How to create an Ellipse using a Light Source with a Conical Beam

A light source with a right circular conical beam is placed at a height $h$ above the origin of the Cartesian $x$-$y$ plane (i.e. positioned at $(0,0,h)$), and directed vertically downwards. The resultant image on the Cartesian plane a circle with radius $b$ centred on the origin, i.e. $x^2+y^2=b^2$.

Now we want to move the light source along the positive $x$-axis, such that it is above $(k,0)$, but at height $z$ (i.e. positioned at $(k,0,z)$), and angle of incidence, $\alpha$, from the vertical such that the resultant image on the Cartesian plan is an ellipse centred on the origin with semi-minor axis $b$ and semi-major axis $a$ ($a>b$), i.e. $\frac {x^2}{a^2}+\frac{y^2}{b^2}=1$.

What are the values for the horizontal displacement $k$, height $z$ and angle of incidence $\alpha$ required to created the ellipse? (i.e. express $k$, $z$ and $\alpha$ in terms of $h, a, b$)

Here's a nice video on youtube by ElicaTeam illustrating something similar to the above.

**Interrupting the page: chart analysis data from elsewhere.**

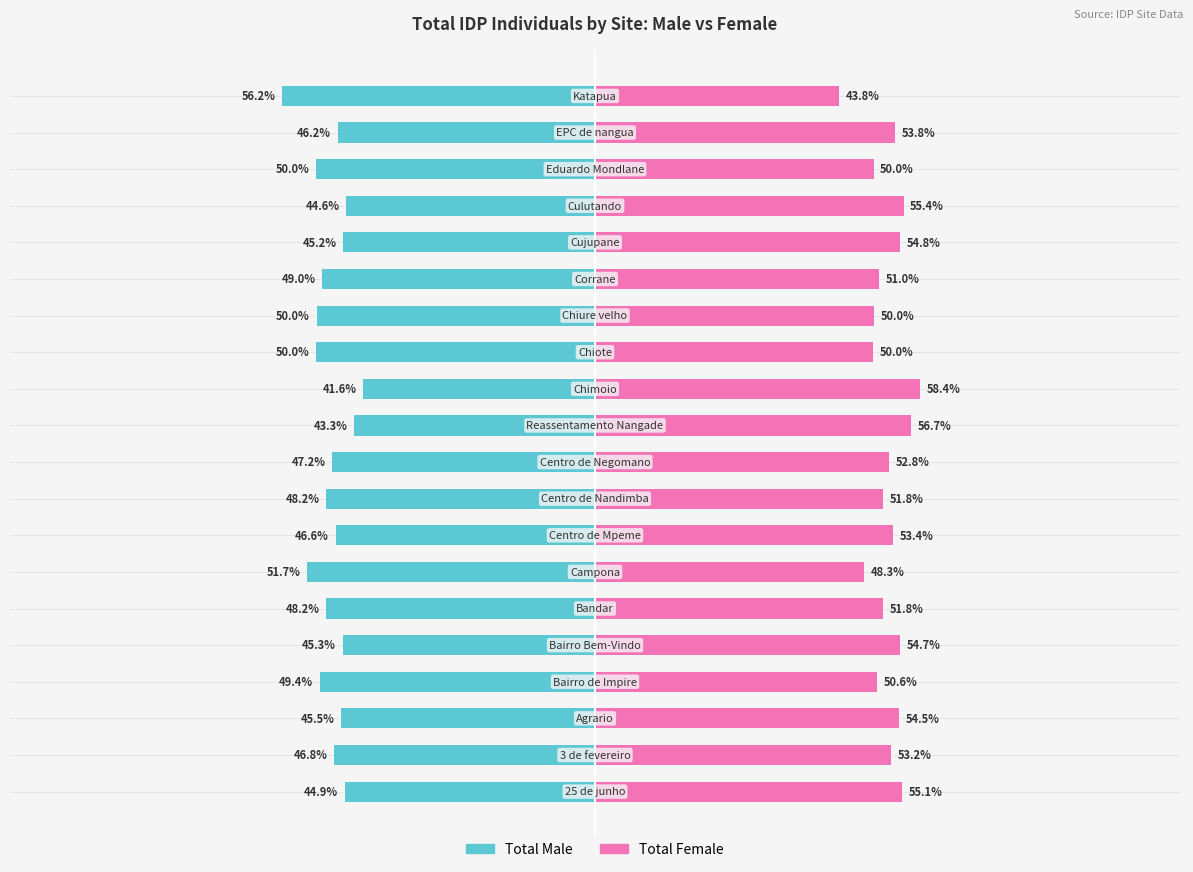

What is the sum of all Total Male values?

-949.9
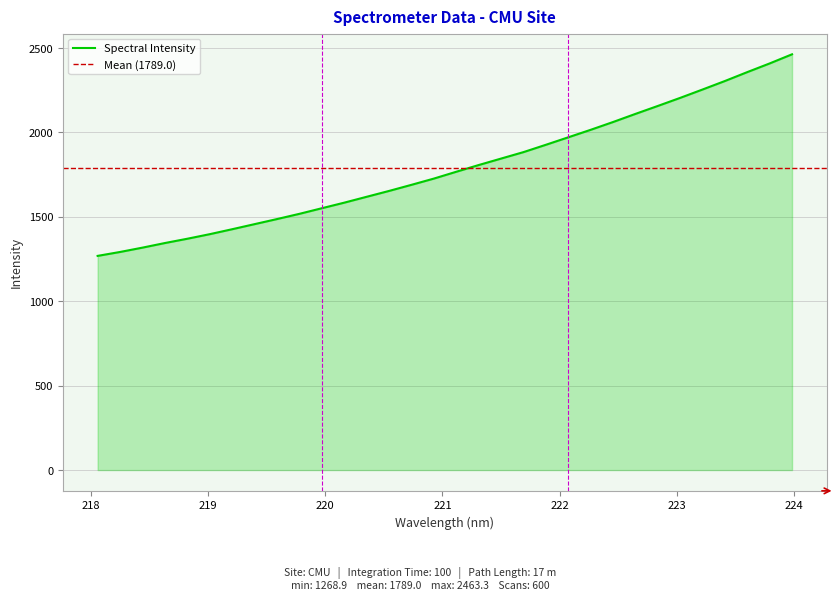

Which category has the lowest value across all series?

218.0596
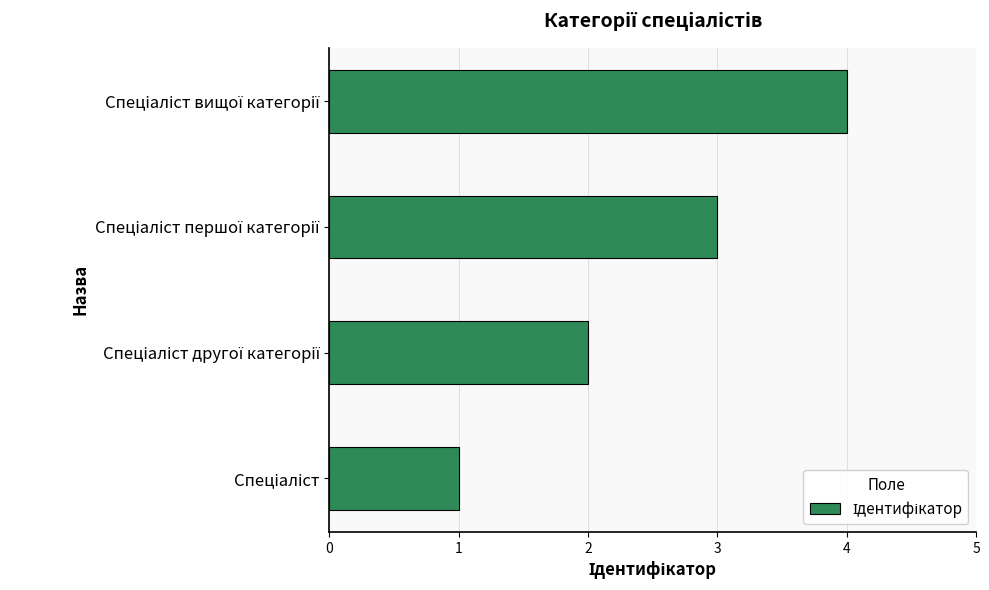

What is the maximum value shown in the chart?

4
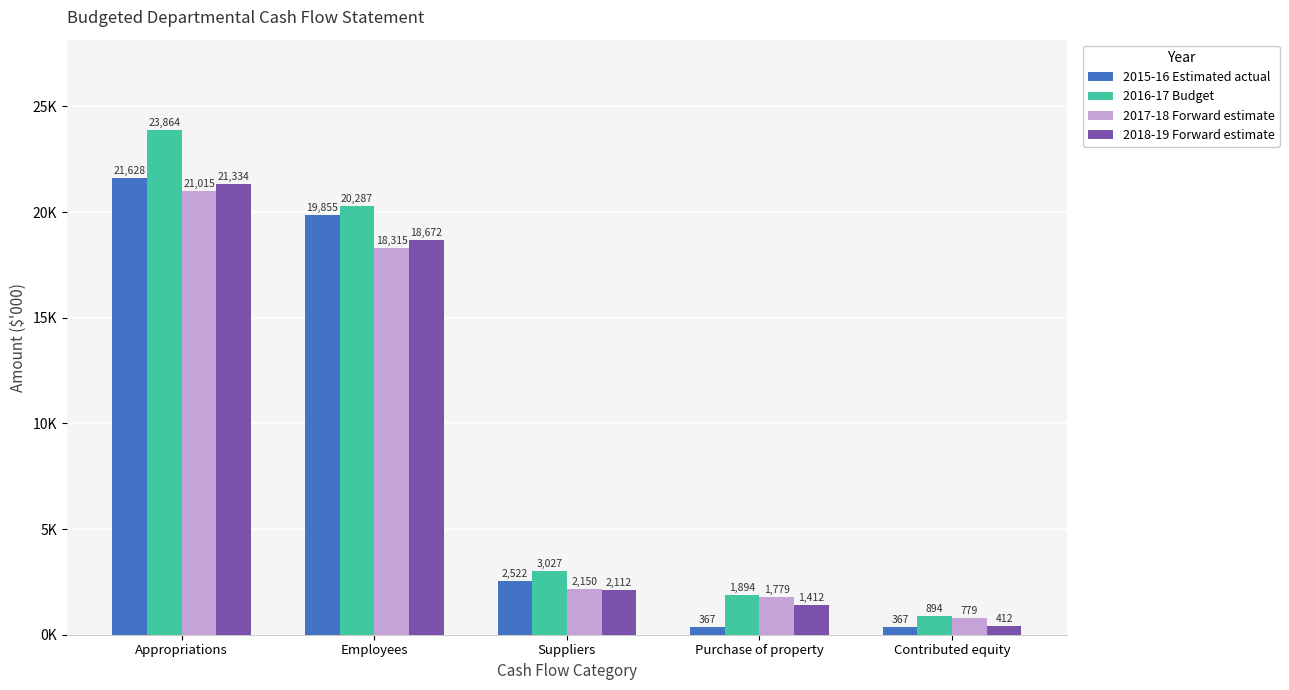

What is the value of the 2018-19 Forward estimate bar at the 3rd from the left?

2112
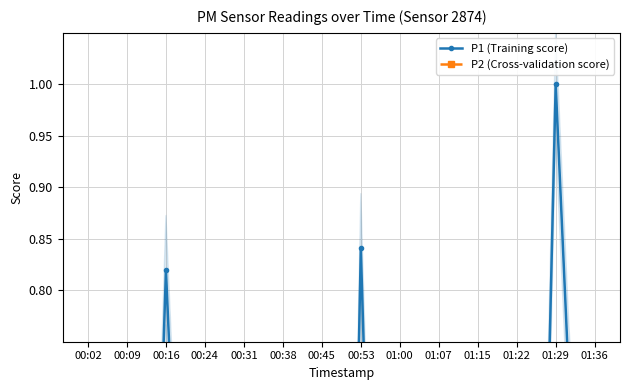

At 38, list the series in order from largest to smallest.

P1 (Training score), P2 (Cross-validation score)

Here's a screenshot from the video. After further reflection, it may not be possible to find a solution under the given constraints. Whilst it may be possible to rotate the light source about $O$ such that the distance from $(0,\pm b)$ is always the same, the resultant ellipse will not be centred on $O$, and $(0,\pm b)$ will no longer be the vertices of the semi-minor axis of the ellipse.

See simulation (plan view and side view) here.

For the required ellipse, perhaps a cone with a different aperture (or semi-vertical angle) is required. If we assume that the light cone aperture is fixed, then it is possible to create an ellipse-shaped "spotlight" centered on $O$, with semi-minor axis $b$ (specified) but with varying semi-major axis $a$, by changing the angle of tilt $\alpha$, the $x$-axis displacment $k$, and the $z$-axis displacement $z$.

See illustration here and screenshots below. Addendum III (27 Jul 2017)*

Per desmos implementation here it is NOT possible to obtain an origin-centred ellipse with semi-minor radius $b$, if the height of the light source remains the same. The blue curve is the locus of the light source for constant $b$. See also desmos implementation here which allows the resultant ellipse (not necessarily origin-centred) by varying light source position, beam angle and tilt angle. • Hint: as the semi minor axis is the same as the radius, the distance of the light source from the plane must be the same. – N74 Jul 5 '17 at 5:53
• And the major axis is the minor axis divided by the cosine of the zenith angle ($\alpha$). – Cye Waldman Jul 5 '17 at 14:34
• @N74 Logically so, but then $(0,b)$ may no longer necessarily be the vertex of the semi-minor axis. So the problem may not have a solution under the constraints provided. – hypergeometric Jul 6 '17 at 7:32
• If it is not centered on the origin, increase or decrease $k$ until it is. – David K Jul 8 '17 at 20:30
• I think this question can be solved by setting $u=\arctan (b/h)$ and applying the solution of your follow-up question. – David K Jul 9 '17 at 0:22

We know that every ellipse can be obtained by intersecting a right circular cone with a plane, in this case, the $x$-$y$ plane. The eccentricity $e$ of the ellipse determines the angle that the cone’s axis makes with this plane, while the size and position of the ellipse are determined by the location of the cone’s vertex.
Let the vertex of the cone be at $(v_x,0,v_z)$ and $0\le\theta\lt\frac\pi4$ be the angle that its axis makes with the $z$-axis. (For clarity, I’ve changed the variable names from those in the original problem statement. Using both $a$ and $\alpha$ in the same equations is just asking for trouble.) By rotating and translating the cone $x^2+y^2=z^2$, and then setting $z=0$, we can find after some manipulation that the intersection of the tilted and shifted cone with the $x$-$y$ plane is the conic given by the equation $$x^2\cos2\theta+y^2-2(v_x\cos2\theta-v_z\sin2\theta)x+(v_x^2-v_z^2)\cos2\theta-2v_xv_z\sin2\theta=0.\tag1$$ The center of this ellipse can be found by the usual technique of differentiation, which results in the condition $$v_x=v_z\tan2\theta\tag2$$ for its center to be at the origin. Substituting this back into (1) reduces the equation to $$x^2\cos2\theta+y^2=v_z^2\sec2\theta,\tag3$$ from which we get $$a^2=v_z^2\sec^22\theta\\b^2=v_z^2\sec2\theta$$ and finally $$v_z=\pm\frac{b^2}a, \cos2\theta={b^2\over a^2}=1-e^2.\tag4$$
To generalize this to a cone with arbitrary aperture angle $2\phi$, start with the equation $x^2+y^2=z^2\tan^2\phi$ instead, and proceed in a similar fashion.